One of the study's authors, Gert Wagner, an economist with the German Institute for Economic Research and a fellow at the Max Planck Institute for Human Development, said that their results show that set point theory holds for around 50 percent of the population - but not for the rest - whose satisfaction with life changed over time.
"One third of the changes are negative ones like illness or death of the spouse," he said, "two thirds of the changes are positive, but small."
Wagner said these results show that it's easier for people to become unhappier due to terrible life events, and much harder for people to improve their satisfaction with life by making the right choices - but that's the area the researchers are most excited about.
"What's new in our study is we are looking on choices you have, and what we demonstrate is choices makes the difference," said Wagner.
Choices may be the key to success
This means that the things people prioritise in their lives are the key to happiness - and the findings will be no surprise for many.
"Social goals are more important than materialistic goals," he said. "And its good to be healthy and in order to be healthy, its good for you if you do a little bit of sports."
Every day most people do things that make us happy, and many people on the streets of Berlin seem to agree with Wagner's findings.
Andre Holzbecher, 22, is a physics student who enjoys team sports like beach volleyball and inline hockey, and values his close relationship with his family.
Sports are also important for Mahmoud El Sakran, 29, from Palestine, who goes for a daily run, but takes a moment just for himself at the start of each day.
"When I wake up I just relax in the bed for about 10 minutes and take a cup of coffee," he said.
Others, like Nadine Foude, a 25-year-old student, said that friends, family, thinking positive and eating chocolate make her happy.
The "right" choices aren't always easy
Relationships are very important, but according to Wagner and his colleagues choosing a neurotic partner is a surefire way to be unhappy.
But according to Jaap Denissen, professor of Personality Development at Humboldt University, who wasn't part of the study, choosing a healthy relationship isn't always easy.
"If you're used to being in bad relationships, you may expect the same kinds of experiences to continue," he said.
"Of course it's also a matter of how much you think you deserve a good partner.
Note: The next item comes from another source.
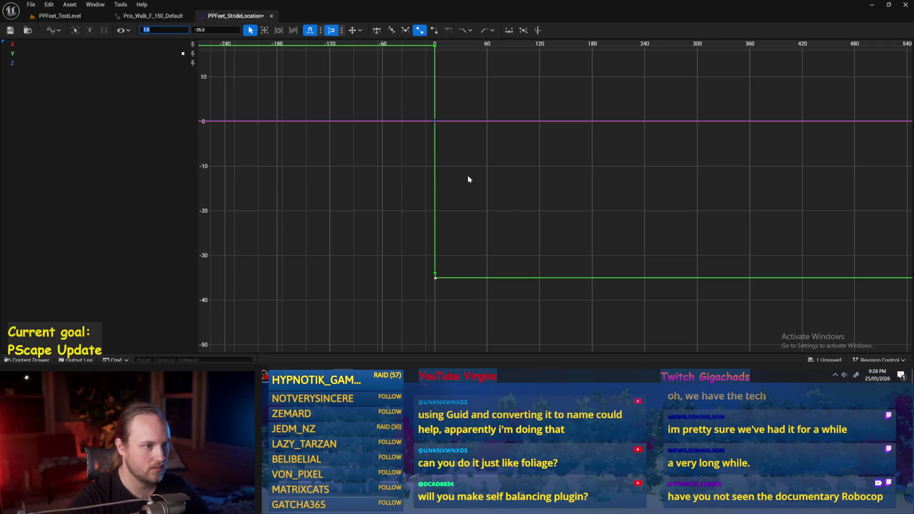
click(214, 28)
It's known that people who have low self-esteem, they do not perceive themselves to be a 'good catch' so-to-say on the mating market. So they may settle for less, for example, for people who are verbally abusive or otherwise abusive."
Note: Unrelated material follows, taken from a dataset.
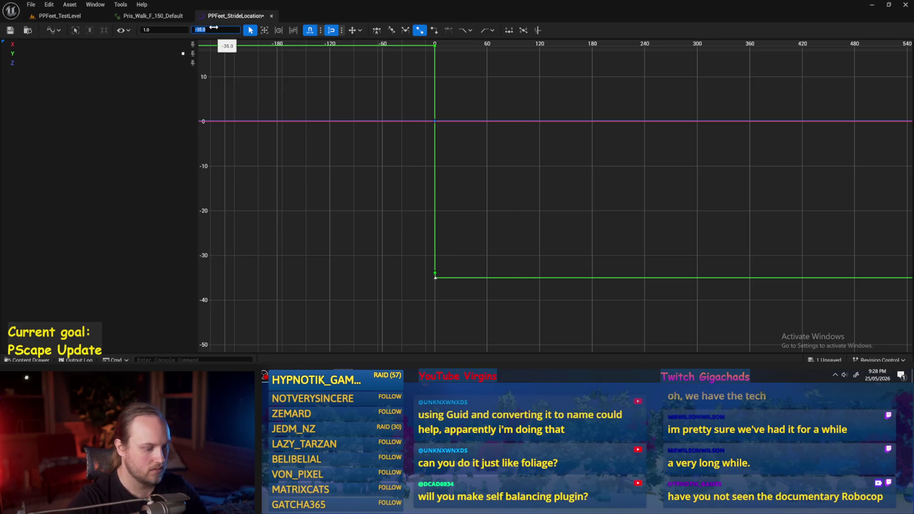
key(Return)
But Denissen believes that "all people choose happiness. That's basically a universal thing across cultures," however he added, "to what degree they succeed in that is a different matter of course, and that is according to some theories, dependent on the degree to which the environment supports these basic needs."
Being happy is a complex combination of factors
Despite these new results Denissen added that many scientists had already been migrating away from "set point theory."
"Within at least the last decade, there have been major changes among psychologists and I would argue that the mainstream opinion right now is not consistent with set point theory," he said.
According to Denissen its not so constructive to pit nature and nurture against each other. Plus, psychologists themselves say that both factors play a dynamic and transactional role in an individual's happiness.
"The effects of, for example the environment can be contingent on a person's genes," Denissen said. "And also the effect of a person's genes can be dependent on environments. For example, some genetic influences may not express themselves if people are born under certain child-rearing conditions."